** Opening Page excerpt block **
Did you attend the premiere, and if so, what was that like?

I did not attend the premiere. 

Did your opinion of the movie change after it opened?

Not really. I [last saw it] maybe ten years ago and it does look a bit dated because computer generated special effects were not available when the film was made. 

Have you been interviewed before about this specifically?

I have been asked a few questions about Superman as part of a longer interview, but not a specific Superman interview.

What was your favorite acting gig?

That is a tough one! I loved playing Mrs. Molloy in The Matchmaker in the West End in London. I also did nine months in The Rocky Horror Show in London and that was a hoot. Later in my career, I played Lady Macbeth, and that was memorable as well. 

What are you doing these days?
** Closing Page excerpt block **
Please copy the interview excerpt above in full, word for word.
** Opening Information shown block **
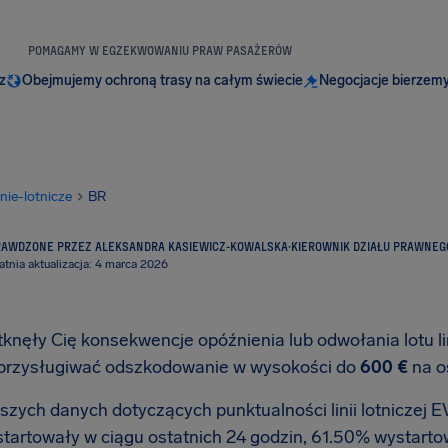
POMAGAMY W EGZEKWOWANIU PRAW PASAŻERÓW
z
Obejmujemy ochroną trasy na całym świecie
Negocjacje bierzemy
inie-lotnicze
BR
RAWDZONE PRZEZ ALEKSANDRA KASIEWICZ-KOWALSKA
·
KIEROWNIK DZIAŁU PRAWNEG
atnia aktualizacja: 4 marca 2026
otknęły Cię konsekwencje opóźnienia lub odwołania lotu l
przysługiwać odszkodowanie w wysokości do
600 €
na o
szych danych dotyczących punktualności linii lotniczej E
startowały w ciągu ostatnich 24 godzin, 61.50% wystarto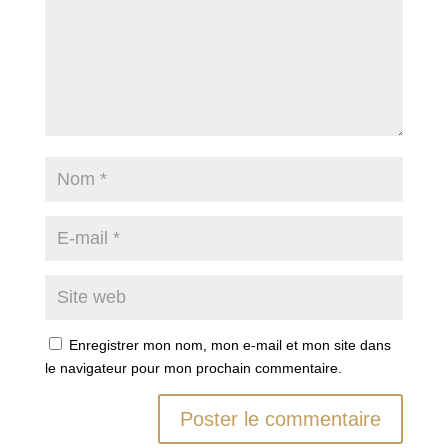
Enregistrer mon nom, mon e-mail et mon site dans
le navigateur pour mon prochain commentaire.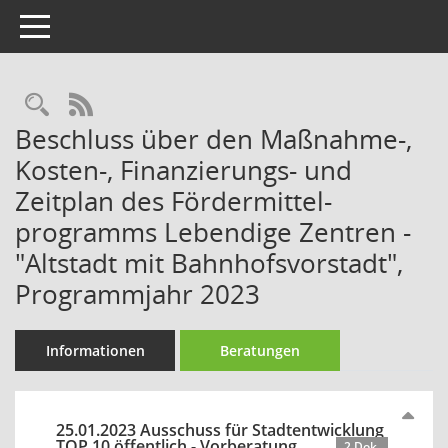
Toggle navigation
Rechercheauswahl
RSS-Feed
Beschluss über den Maßnahme-,
Kosten-, Finanzierungs- und
Zeitplan des Fördermittel-
programms Lebendige Zentren -
"Altstadt mit Bahnhofsvorstadt",
Programmjahr 2023
Informationen
Beratungen
25.01.2023 Ausschuss für Stadtentwicklung
TOP 10 öffentlich - Vorberatung
2 Dok.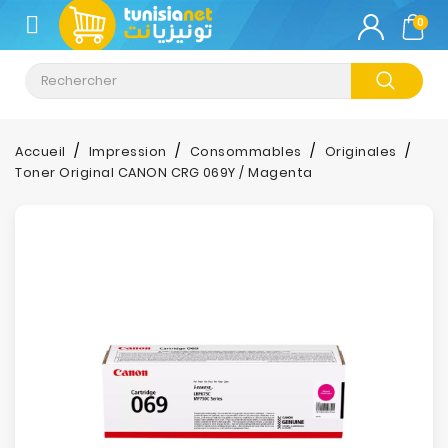
CATÉGORIE
0
Climatisation
Informatique
Accueil
Impression
Consommables
Originales
Toner Original CANON CRG 069Y / Magenta
Téléphonie
&
Tablette
Impression
Stockage
TV-
Son-
Photos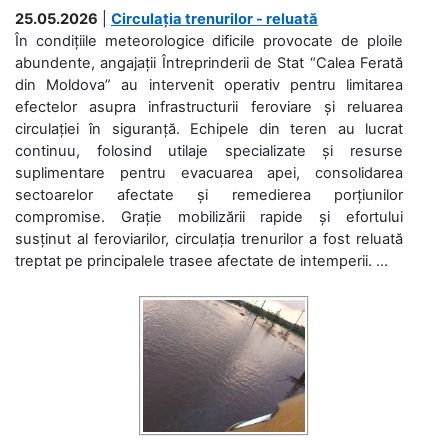
25.05.2026
|
Circulația trenurilor - reluată
În condițiile meteorologice dificile provocate de ploile
abundente, angajații Întreprinderii de Stat “Calea Ferată
din Moldova” au intervenit operativ pentru limitarea
efectelor asupra infrastructurii feroviare și reluarea
circulației în siguranță. Echipele din teren au lucrat
continuu, folosind utilaje specializate și resurse
suplimentare pentru evacuarea apei, consolidarea
sectoarelor afectate și remedierea porțiunilor
compromise. Grație mobilizării rapide și efortului
susținut al feroviarilor, circulația trenurilor a fost reluată
treptat pe principalele trasee afectate de intemperii. ...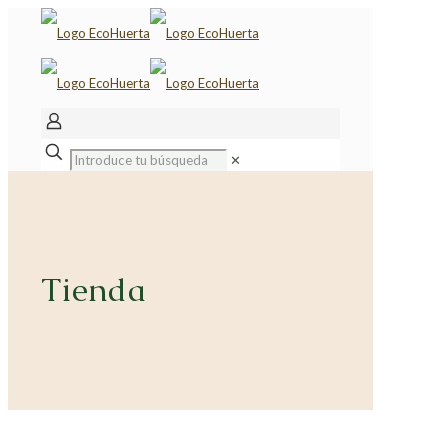
✕
Tienda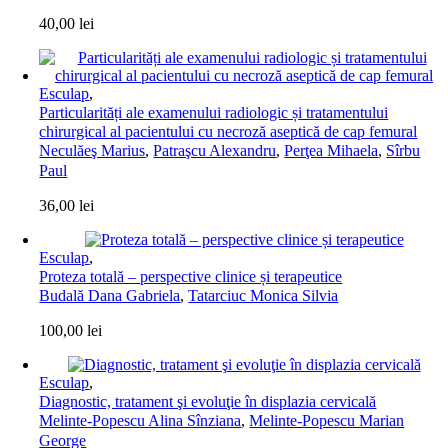
40,00
lei
Esculap
,
Particularități ale examenului radiologic și tratamentului
chirurgical al pacientului cu necroză aseptică de cap femural
Neculăeş Marius
,
Patraşcu Alexandru
,
Perţea Mihaela
,
Sîrbu
Paul
36,00
lei
Esculap
,
Proteza totală – perspective clinice și terapeutice
Budală Dana Gabriela
,
Tatarciuc Monica Silvia
100,00
lei
Esculap
,
Diagnostic, tratament şi evoluţie în displazia cervicală
Melinte-Popescu Alina Sînziana
,
Melinte-Popescu Marian
George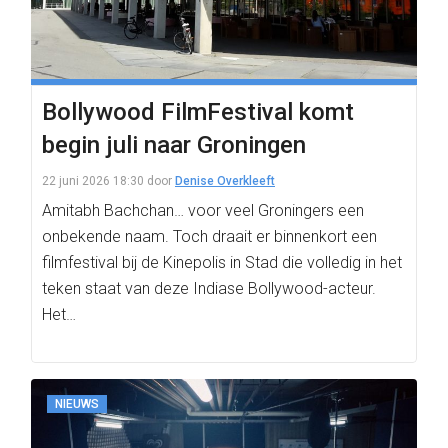
Bollywood FilmFestival komt
begin juli naar Groningen
22 juni 2026 18:30
door
Denise Overkleeft
Amitabh Bachchan… voor veel Groningers een
onbekende naam. Toch draait er binnenkort een
filmfestival bij de Kinepolis in Stad die volledig in het
teken staat van deze Indiase Bollywood-acteur.
Het…
NIEUWS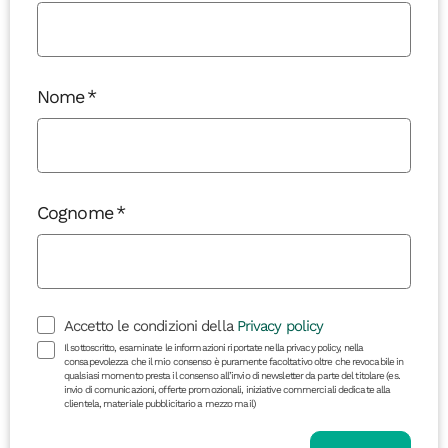
Nome
Cognome
Accetto le condizioni della
Privacy policy
Il sottoscritto, esaminate le informazioni riportate nella privacy policy, nella
consapevolezza che il mio consenso è puramente facoltativo oltre che revocabile in
qualsiasi momento presta il consenso all’invio di newsletter da parte del titolare (es.
invio di comunicazioni, offerte promozionali, iniziative commerciali dedicate alla
clientela, materiale pubblicitario a mezzo mail)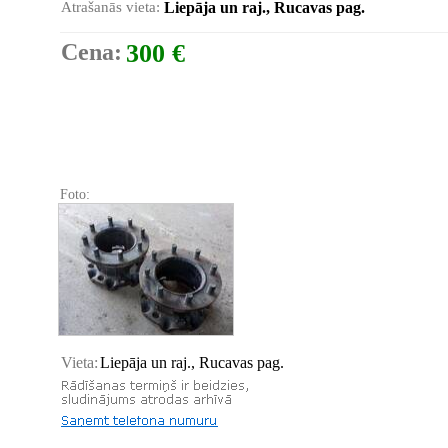
Atrašanās vieta:
Liepāja un raj., Rucavas pag.
Cena:
300 €
Foto:
Vieta:
Liepāja un raj., Rucavas pag.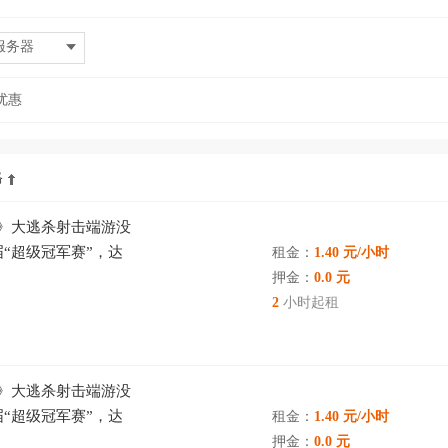
服务器
优惠
格
E 》大逃杀射击端游没
“超级冠军赛”，达
租金：
1.40 元/小时
押金：
0.0 元
2
小时起租
E 》大逃杀射击端游没
“超级冠军赛”，达
租金：
1.40 元/小时
押金：
0.0 元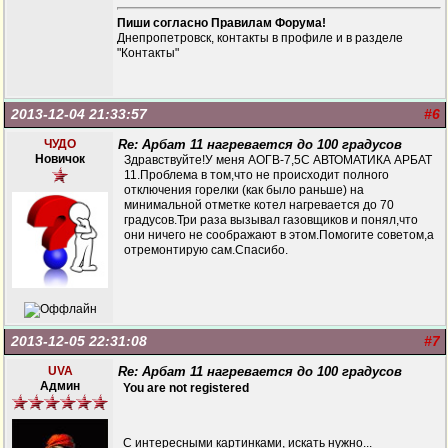
Пиши согласно Правилам Форума!
Днепропетровск, контакты в профиле и в разделе
"Контакты"
2013-12-04 21:33:57
#6
ЧУДО
Re: Арбат 11 нагревается до 100 градусов
Новичок
Здравствуйте!У меня АОГВ-7,5С АВТОМАТИКА АРБАТ
11.Проблема в том,что не происходит полного
отключения горелки (как было раньше) на
минимальной отметке котел нагревается до 70
градусов.Три раза вызывал газовщиков и понял,что
они ничего не соображают в этом.Помогите советом,а
отремонтирую сам.Спасибо.
2013-12-05 22:31:08
#7
UVA
Re: Арбат 11 нагревается до 100 градусов
Админ
You are not registered
С интересными картинками, искать нужно...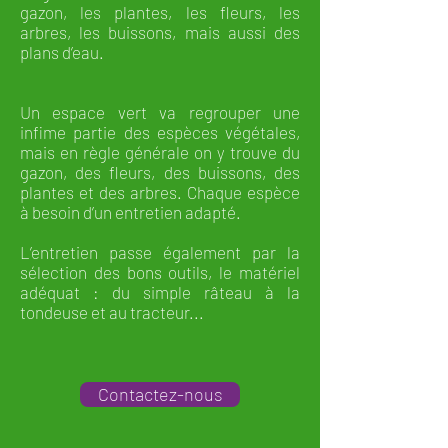
gazon, les plantes, les fleurs, les
arbres, les buissons, mais aussi des
plans d’eau.
Un espace vert va regrouper une
infime partie des espèces végétales,
mais en règle générale on y trouve du
gazon, des fleurs, des buissons, des
plantes et des arbres. Chaque espèce
à besoin d’un entretien adapté.
L’entretien passe également par la
sélection des bons outils, le matériel
adéquat : du simple râteau à la
tondeuse et au tracteur...
Contactez-nous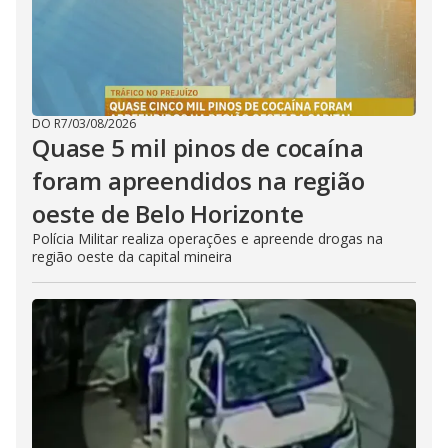
DO R7
/
03/08/2026
Quase 5 mil pinos de cocaína
foram apreendidos na região
oeste de Belo Horizonte
Polícia Militar realiza operações e apreende drogas na
região oeste da capital mineira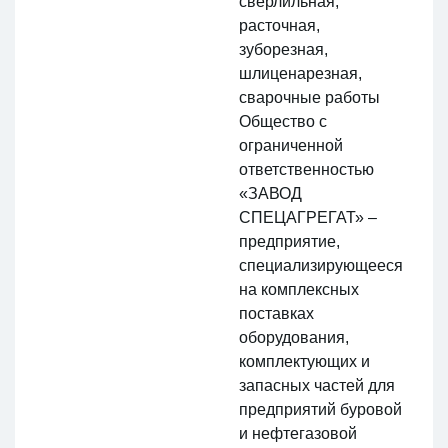
сверлильная,
расточная,
зуборезная,
шлиценарезная,
сварочные работы
Общество с
ограниченной
ответственностью
«ЗАВОД
СПЕЦАГРЕГАТ» –
предприятие,
специализирующееся
на комплексных
поставках
оборудования,
комплектующих и
запасных частей для
предприятий буровой
и нефтегазовой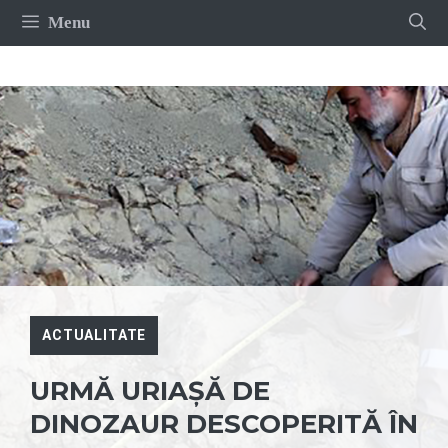
Sari
Menu
la
conținut
ACTUALITATE
URMĂ URIAȘĂ DE
DINOZAUR DESCOPERITĂ ÎN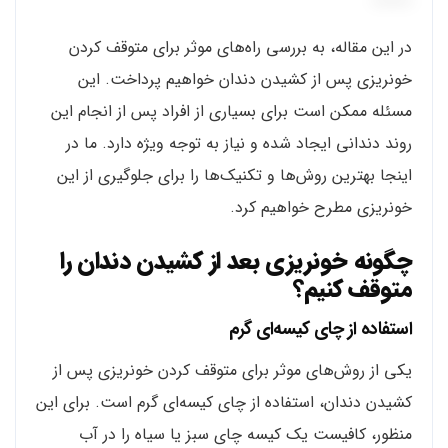
در این مقاله، به بررسی راه‌های موثر برای متوقف کردن
خونریزی پس از کشیدن دندان خواهیم پرداخت. این
مسئله ممکن است برای بسیاری از افراد پس از انجام این
روند دندانی ایجاد شده و نیاز به توجه ویژه دارد. ما در
اینجا بهترین روش‌ها و تکنیک‌ها را برای جلوگیری از این
خونریزی مطرح خواهیم کرد.
چگونه خونریزی بعد از کشیدن دندان را
متوقف کنیم؟
استفاده از چای کیسه‌ای گرم
یکی از روش‌های موثر برای متوقف کردن خونریزی پس از
کشیدن دندان، استفاده از چای کیسه‌ای گرم است. برای این
منظور، کافیست یک کیسه چای سبز یا سیاه را در آب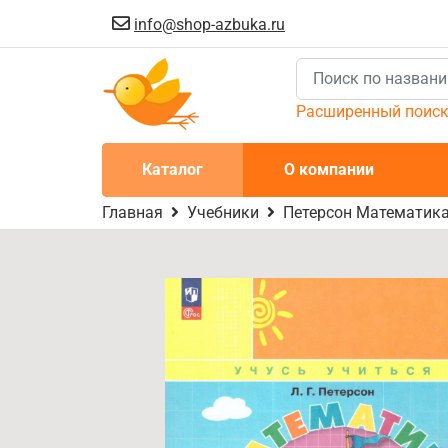
info@shop-azbuka.ru
Расширенный поис
Каталог
О компании
Главная
Учебники
Петерсон Математика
** Closing Information shown block **
* Completed task
Did you attend the premiere, and if so, what was that like?

I did not attend the premiere. 

Did your opinion of the movie change after it opened?

Not really. I [last saw it] maybe ten years ago and it does look a bit dated because computer generated special effects were not available when the film was made. 

Have you been interviewed before about this specifically?

I have been asked a few questions about Superman as part of a longer interview, but not a specific Superman interview.

What was your favorite acting gig?

That is a tough one! I loved playing Mrs. Molloy in The Matchmaker in the West End in London. I also did nine months in The Rocky Horror Show in London and that was a hoot. Later in my career, I played Lady Macbeth, and that was memorable as well. 

What are you doing these days?